# whats an SR18Di? :P



## Guest (Jan 30, 2003)

hi guys this is my 1st post..

anyway, i just bought a 1990 primera with 120,000km on the clock for only NZ$3000, it has a nissan SR18DI motor in it and i was wondering if it's good.

also the car had 'NVR' stenciled on the back... have no idea what it is...

anyway the car drives great and looks good too 

nissans rule


----------



## OmegaManEX (Oct 4, 2002)

SR18DI: 1.8 liters, DOHC, throttle body fuel injection, 110 hp.

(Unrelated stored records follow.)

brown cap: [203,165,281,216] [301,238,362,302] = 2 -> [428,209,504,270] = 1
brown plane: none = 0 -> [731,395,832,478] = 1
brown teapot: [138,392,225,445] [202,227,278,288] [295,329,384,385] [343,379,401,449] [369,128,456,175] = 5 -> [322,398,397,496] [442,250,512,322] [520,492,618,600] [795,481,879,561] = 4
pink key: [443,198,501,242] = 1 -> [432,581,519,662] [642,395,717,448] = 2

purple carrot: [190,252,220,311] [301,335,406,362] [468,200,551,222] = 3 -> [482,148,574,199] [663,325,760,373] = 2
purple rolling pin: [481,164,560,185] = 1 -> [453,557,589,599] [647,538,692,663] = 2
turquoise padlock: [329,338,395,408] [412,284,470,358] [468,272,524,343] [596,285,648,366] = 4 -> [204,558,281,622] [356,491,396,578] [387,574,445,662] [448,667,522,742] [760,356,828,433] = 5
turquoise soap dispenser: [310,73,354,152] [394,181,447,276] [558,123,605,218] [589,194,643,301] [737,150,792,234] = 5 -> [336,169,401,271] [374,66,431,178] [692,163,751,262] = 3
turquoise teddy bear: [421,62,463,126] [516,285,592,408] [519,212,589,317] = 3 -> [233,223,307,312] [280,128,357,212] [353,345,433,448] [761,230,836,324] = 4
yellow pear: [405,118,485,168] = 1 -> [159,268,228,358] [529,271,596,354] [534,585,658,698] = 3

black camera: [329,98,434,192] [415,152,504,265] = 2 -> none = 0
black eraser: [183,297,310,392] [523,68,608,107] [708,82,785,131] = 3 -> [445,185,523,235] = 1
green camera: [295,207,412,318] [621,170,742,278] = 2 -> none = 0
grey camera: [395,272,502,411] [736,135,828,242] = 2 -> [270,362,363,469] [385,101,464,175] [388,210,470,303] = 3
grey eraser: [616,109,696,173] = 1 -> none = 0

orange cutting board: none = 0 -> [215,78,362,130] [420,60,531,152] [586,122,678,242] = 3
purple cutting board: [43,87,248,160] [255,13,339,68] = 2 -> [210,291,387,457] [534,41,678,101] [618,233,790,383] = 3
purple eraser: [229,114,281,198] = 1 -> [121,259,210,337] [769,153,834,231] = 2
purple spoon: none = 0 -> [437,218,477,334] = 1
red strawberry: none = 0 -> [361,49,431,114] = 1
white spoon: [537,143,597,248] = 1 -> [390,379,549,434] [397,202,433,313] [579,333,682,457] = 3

its an sr engine so im assuming its good just because of that.. but it has a kinda low hp rating.............?.........


----------



## Guest (Jan 31, 2003)

hmm... anything cheap and easy to improve it?


----------



## CowboyDren (May 8, 2002)

It's an SR; I'd be pretty suprised if conventional SR20DE power adders didn't work. High-flow intake filter and advanced timing, for starters. Then see if a header (like a $200 Pacesetter, even) would fit. Then see if you can find a manual with cam specs. Then see if you can put it on a dyno to see where the fuel curve is (lean, rich, bumpy, whatever). I think a TBI engine would be fun to play with.


----------



## Doggy Daddy (Aug 21, 2002)

The SR18DE is the strong machine 138HP has higher compression than the SR20DE


----------



## nitestridar (Jun 29, 2002)

can you get pictures up of it?


----------



## Doggy Daddy (Aug 21, 2002)

Check this link for a pic of the SR18DE engine. http://www.interq.or.jp/tokyo/simosato/link4.htm
I hope it works.


----------



## phx92se-r (Jan 19, 2003)

I think that the di stands dfor direct ignition, read about it in freshalloy.


----------